El siglo XX empezó con la ruptura de la tensión entre la nación y el imperio, exagerada en un principio por el imperialismo colonizador, y extremada después por un nacionalismo implosivo que aun hoy sigue sin resolverse, y acabó con el debate estéril de poner en un preámbulo de una Constitución que nació sin vida si las raíces europeas eran cristianas o no. Ulpiano recopiló en una compilación legislativa un derecho que ya estaba muerto porque ya no pertenecía a una práctica viva. Y la Europa descristianizada, pasada por el rodillo del nacionalismo y de las Guerras Mundiales, se contentó con poner o quitar una palabra tan vacía de vida como los conceptos de Nietzsche. Porque, en efecto, como diría aquel viejo loco, Europa es sobre todo metáfora.

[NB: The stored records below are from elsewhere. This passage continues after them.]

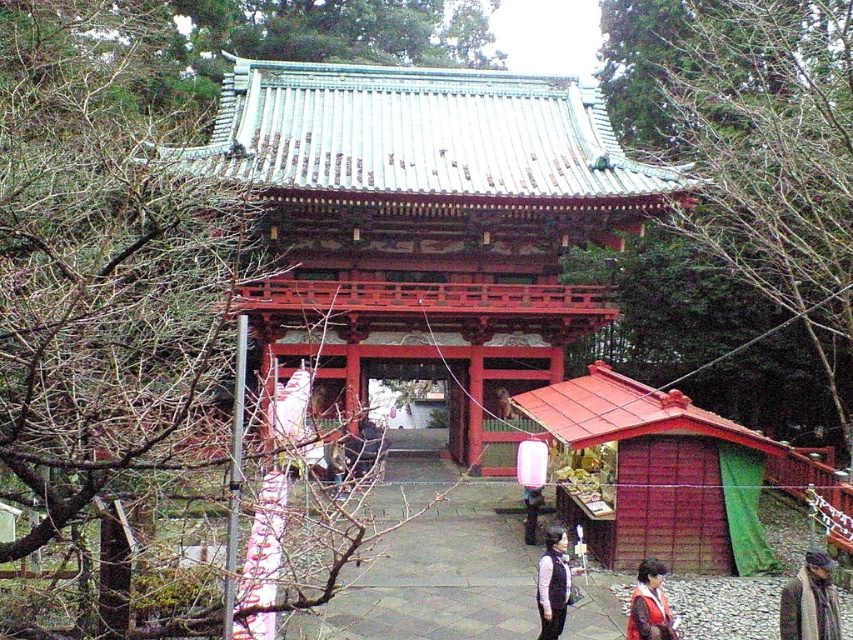
Is shiny red wooden gate at center further to the viewer compared to red velvet coat at lower right?

Yes, shiny red wooden gate at center is behind red velvet coat at lower right.

Measure the distance from shiny red wooden gate at center to red velvet coat at lower right.

They are 14.15 meters apart.

Which is behind, point (315, 371) or point (642, 609)?

The point (315, 371) is behind.

Where is `shiny red wooden gate at center`? shiny red wooden gate at center is located at coordinates (428, 227).

Who is taller, smooth stone path at center or matte black vest at center?

Standing taller between the two is matte black vest at center.

Can you confirm if smooth stone path at center is positioned above matte black vest at center?

No, smooth stone path at center is not above matte black vest at center.

Which is behind, point (339, 628) or point (544, 609)?

Positioned behind is point (339, 628).

At what (x,y) coordinates should I click in order to perform the action: click on smooth stone path at center. Please return your answer as a coordinate pair (x, y). Looking at the image, I should click on (439, 579).

Does smooth stone path at center have a lesser width compared to red velvet coat at lower right?

In fact, smooth stone path at center might be wider than red velvet coat at lower right.

Between smooth stone path at center and red velvet coat at lower right, which one is positioned lower?

smooth stone path at center is lower down.

Where is `smooth stone path at center`? The height and width of the screenshot is (640, 853). smooth stone path at center is located at coordinates (439, 579).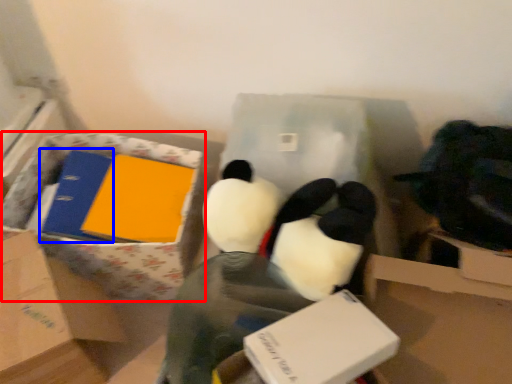
Question: Which object is further to the camera taking this photo, cardboard box (highlighted by a red box) or binder (highlighted by a blue box)?

Choices:
 (A) cardboard box
 (B) binder

Answer: (B)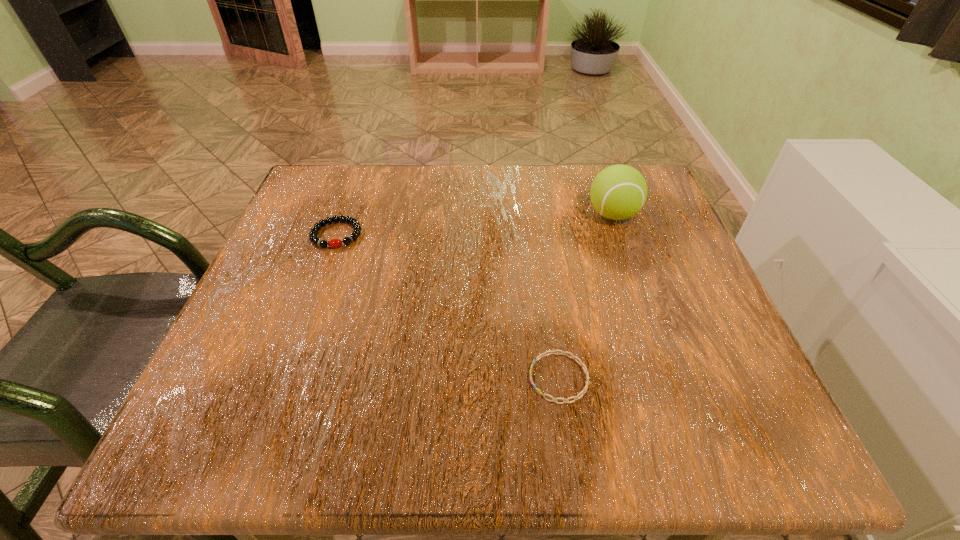
Locate an element on the screen. The width and height of the screenshot is (960, 540). vacant space at the left edge is located at coordinates (307, 320).

In the image, there is a desktop. Identify the location of vacant space at the right edge. The height and width of the screenshot is (540, 960). (638, 276).

Find the location of a particular element. The image size is (960, 540). free spot at the near left corner of the desktop is located at coordinates (214, 413).

In order to click on vacant point at the far right corner in this screenshot , I will do `click(642, 173)`.

You are a GUI agent. You are given a task and a screenshot of the screen. Output one action in this format:
    pyautogui.click(x=<x>, y=<y>)
    Task: Click on the vacant space at the near right corner of the desktop
    
    Given the screenshot: What is the action you would take?
    tap(698, 433)

Locate an element on the screen. This screenshot has width=960, height=540. vacant space that is in between the tallest object and the leftmost object is located at coordinates (475, 225).

Locate an element on the screen. This screenshot has height=540, width=960. free space between the leftmost object and the nearer bracelet is located at coordinates (448, 306).

Where is `empty space between the shortest object and the tennis ball`? The width and height of the screenshot is (960, 540). empty space between the shortest object and the tennis ball is located at coordinates (586, 296).

Where is `vacant space that's between the tennis ball and the shortest object`? vacant space that's between the tennis ball and the shortest object is located at coordinates 586,296.

Locate an element on the screen. free area in between the rightmost object and the right bracelet is located at coordinates (586, 296).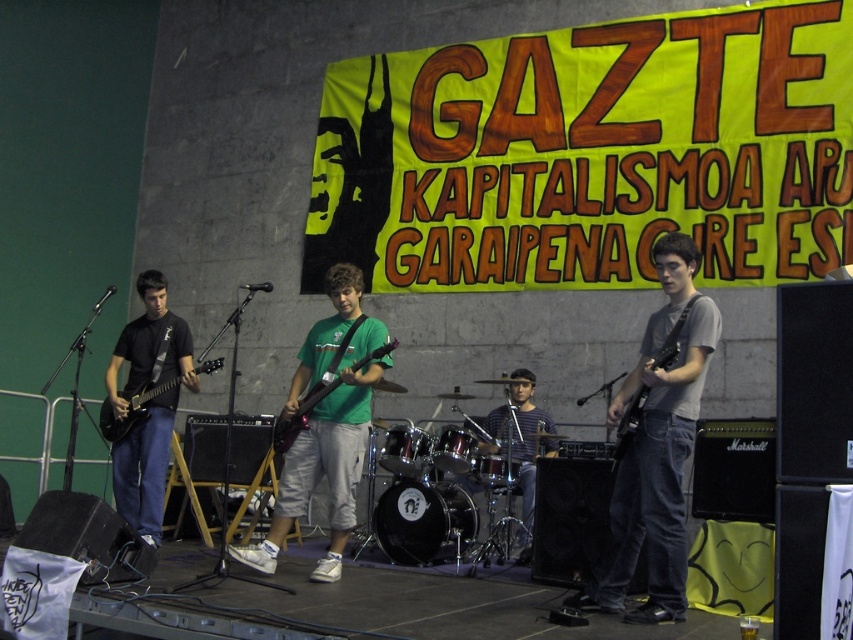
How far apart are matte gray shirt at center and striped fabric shirt at center?

matte gray shirt at center and striped fabric shirt at center are 6.04 feet apart from each other.

Who is more distant from viewer, (619, 556) or (500, 429)?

Es la metáfora de la relación que, cuando no soporta la tensión, es capaz de perdonar para volver a empezar. Es la metáfora de la cruz, el punto donde lo horizontal y lo vertical de la historia se encuentran. Y Europa, que es la única realidad política histórica que es capaz de reinventarse después de haber sido raptada, como explicaba Luis Diez del Corral, nació de sus cenizas en la posguerra mundial, en la cuenca del Ruhr, esa gran sima que se convirtió en trinchera. La obra en común y la posibilidad de un destino compartido se impusieron a las razones y a las banderas de cada uno. Y de trinchera pasó a entendimiento porque unos hombres cristianos entendieron que su esencia era más renuncia que afirmación, perdón que condena, y diálogo más que monólogo. Schuman dijo que “la agrupación de las naciones europeas exige que la oposición secular entre Francia y Alemania quede superada”, y en esa sencilla afirmación volvió a señalar el origen de la identidad cristiana: lo que nos une es lo que somos, y nos une una relación que nos supera por elevación.

El perdón, que es la máxima relación que se puede dar es, sobre todo, y antes que nada, acontecimiento. Europa es ese hecho renovado una y mil veces a lo largo de una historia que se revolucionó de una vez y para siempre con el gran acontecimiento del perdón.

Armando Zerolo, profesor de la Universidad CEU San Pablo.